**The task**
Pick up the forum thread about the GPU utilization monitoring tool after its final comment and continue it.

**Selected extract**
Submitted by nateharada t3_10do40p in MachineLearning

Hey /r/machinelearning,

Long time reader, first time posting non-anonymously. I've been training models using various cloud services, but as an individual user it's stressful for me to worry about shutting down the instances if training fails or stops. Crashes, bad code, etc can cause GPU utilization to drop without the program successfully "finishing", and this idle time can cost a lot of money if you don't catch it quickly.

Thus, I built this tiny lil tool to help. It watches the GPU utilization of your instance, and performs an action if it drops too low for too long. For example, shutdown the instance if GPU usage drops under 30% for 5 minutes.

It's easy to use and install, just pip install gpu_sentinel

If this is useful please leave comments here or on the Github page: https://github.com/moonshinelabs-ai/gpu_sentinel

I'm hoping it helps save some other folks money!

86

Comments

You must log in or register to comment.

Zealousideal_Low1287 t1_j4n2ahm wrote

Looks nice. I probably wouldn’t use it for shutting down or anything, but a notification on failure might be useful!

5

nateharada OP t1_j4ne979 wrote

Nice! Right now you can use the end_process trigger to just return 0 when the trigger is hit from the process, but it should be fairly straightforward to externalize the API a little bit more. This would let you do something like this in your script:

from gpu_sentinel import Sentinel, get_gpu_usage
sentinel = Sentinel(
    arm_duration=10,
    arm_threshold=0.7,
    kill_duration=60,
    kill_threshold=0.7,
    kill_fn=my_callback_fn,
)
while True:
    gpu_usage = get_gpu_usage(device_ids=[0, 1, 2, 3])
    sentinel.tick(gpu_usage)
    time.sleep(1)

Is that something that would be useful? You can define the callback function yourself so maybe you trigger an alert, etc.

5

Zealousideal_Low1287 t1_j4neybb wrote

Yeah, that’s something which would be useful indeed. Don’t worry yourself though, I can put in a PR.

5

nateharada OP t1_j4ngy65 wrote

It's actually almost entirely ready now, I just need to alter a few things. I'll go ahead and push it soon! Need to do some final tests.

EDIT: The above code should work! See the README on the Github for a complete example.

6

MrAcurite t1_j4t9ch1 wrote

At work, we've got this thing that will notify you if a cloud instance has been running for 24 hours. However, it does this by messaging your work email, you can't configure it to go to a personal device or anything. Meaning, if you set a job to run at the end of the week, you can come back on Monday to over a thousand dollars of cloud charges and like fifty angry emails about it.

(Data visualization images)
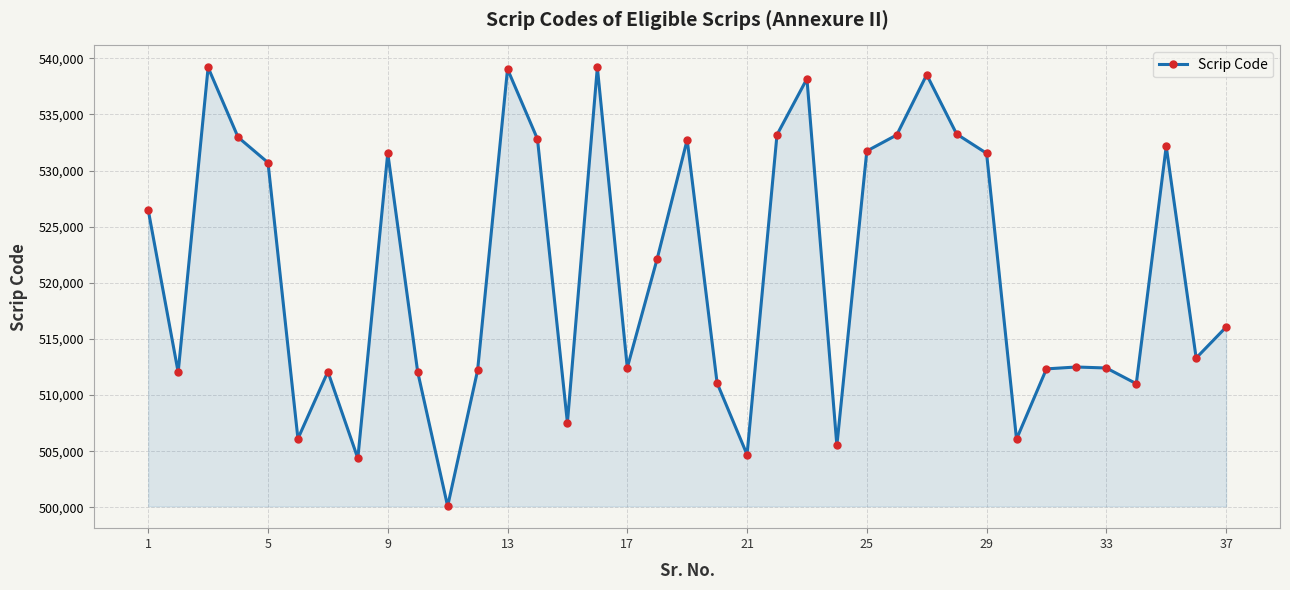

True or false: the data has more than 2 interior local peaks.

True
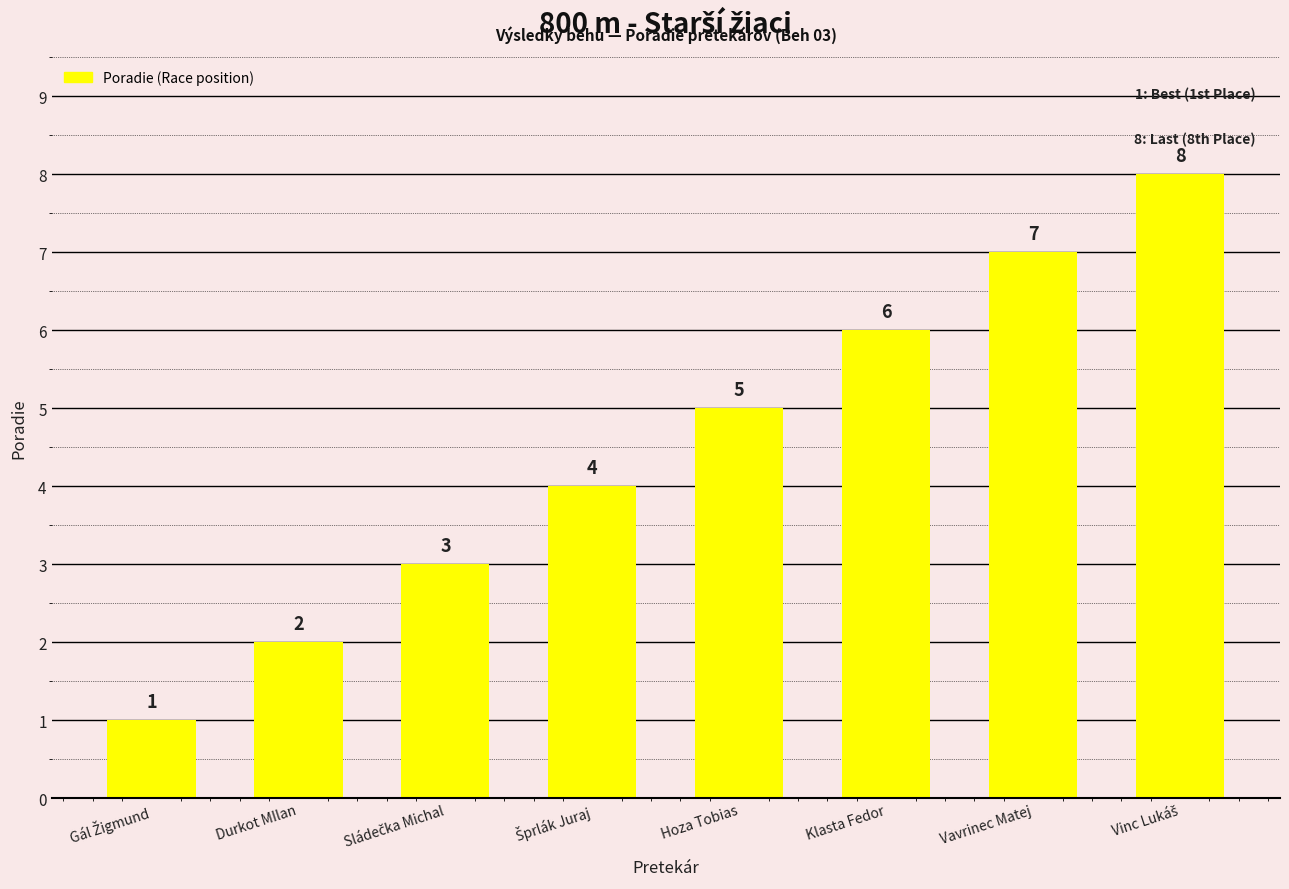

The value at Vavrinec Matej is 11. True or false?

False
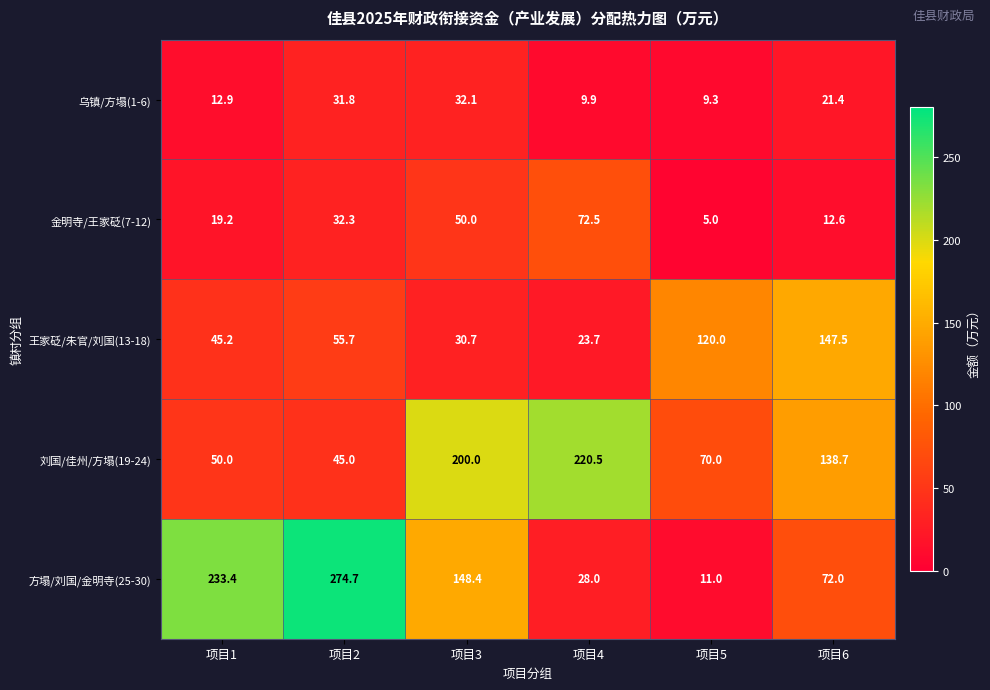

Which series has the largest total across all categories?

方塌/刘国/金明寺(25-30)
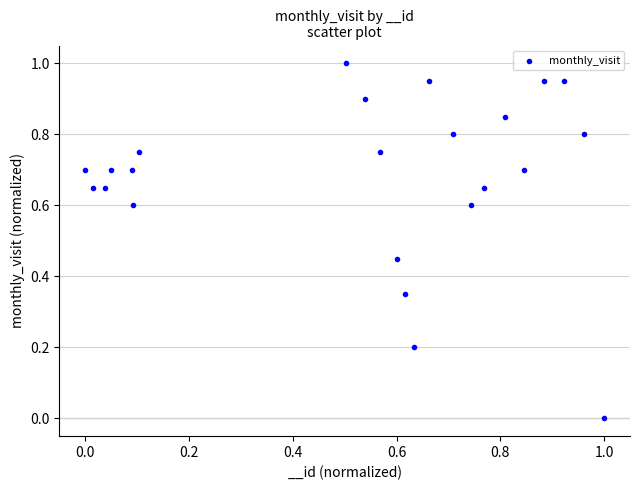

What is the range of X values (max minus min)?

1.0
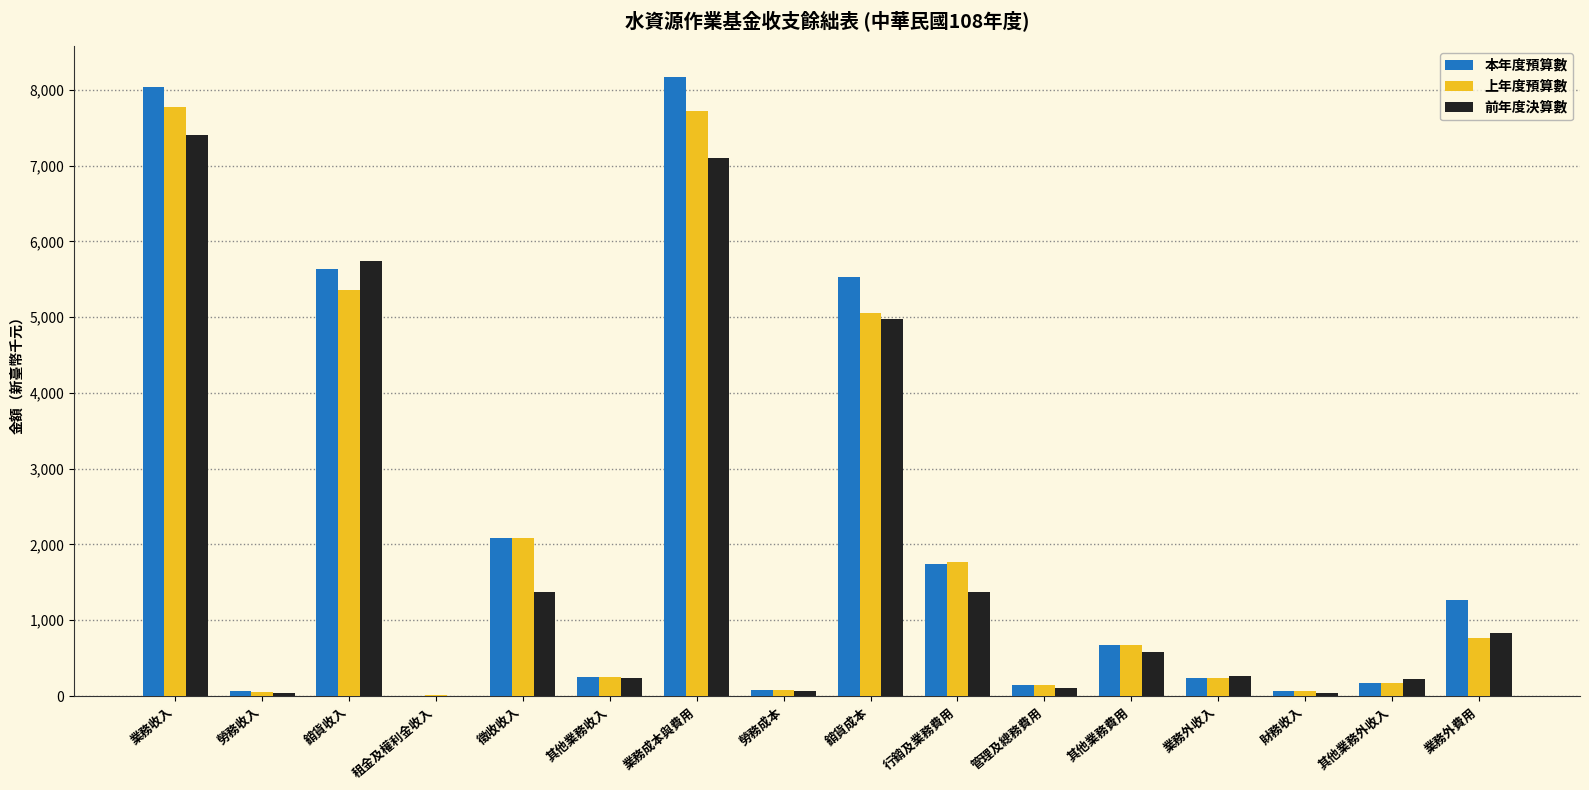

True or false: 本年度預算數 has a value of 8038.3 at 業務收入.

True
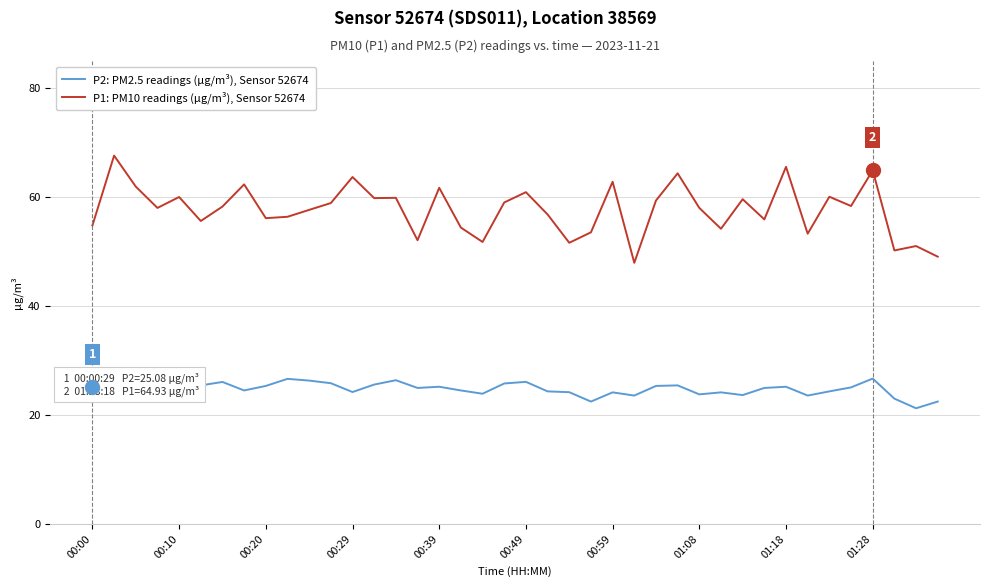

Rank the series by their maximum value, from lowest to highest.

P2: PM2.5 readings (µg/m³), Sensor 52674, P1: PM10 readings (µg/m³), Sensor 52674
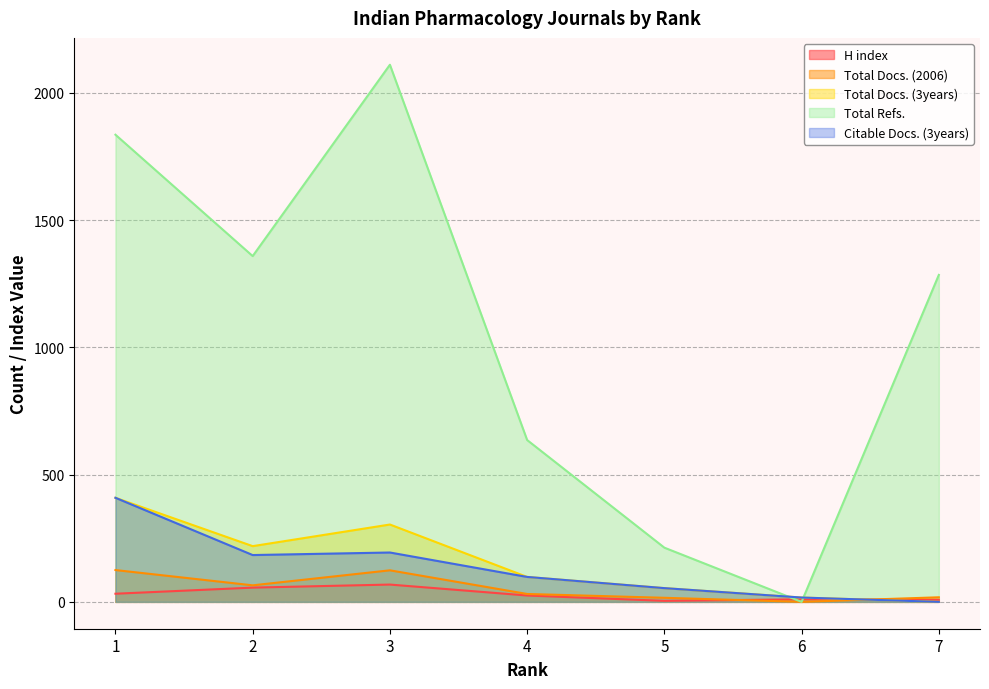

What are all the series names shown in the legend?

H index, Total Docs. (2006), Total Docs. (3years), Total Refs., Citable Docs. (3years)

**Written response**
1

extracompute t1_j4tnogh wrote

>Give Award

Ha. computeX has automated notifs built in to avoid problems like these.

What's the biggest bill you've ever come back to on Monday AM?

1

Fit_Schedule5951 t1_j4obl4w wrote

Nice, I think an extension where this could be beneficial is when your process hangs - it's using full GPU memory but not training, this happened to me recently training models with fairseq. (I am not sure how you can catch these conditions)

2

nateharada OP t1_j4otocf wrote

This tool actually doesn't look at memory right now, just actual computation. Usually loading your model into memory eats up basically the max memory until the training is done, even if compute usage is very low.

If your training is hanging and still burning GPU cycles that'd be harder to detect I think.

4

bay_der t1_j4papbd wrote

One way I have figured out is to put a watch on the log file.

2

lorenzo1384 t1_j4r47aw wrote

Can I try this on colab

1

nateharada OP t1_j4tojyh wrote

Yeah it should work if you use the API (and if you have a GPU in your co-lab). I don't think it'll work with TPU just yet.

2

lorenzo1384 t1_j4trj9v wrote

Thanks and yes I do have a premium GPU. I am paying for all the proof of concepts i do. So this will be helpful.

1

ndemir t1_j4s5774 wrote

good idea.

1

Kinwwizl t1_j4slam2 wrote

That's one of the reasons GCP is nice for ML training workloads - you can kill VM after training is finished calling poweroff at the end of bash script for training.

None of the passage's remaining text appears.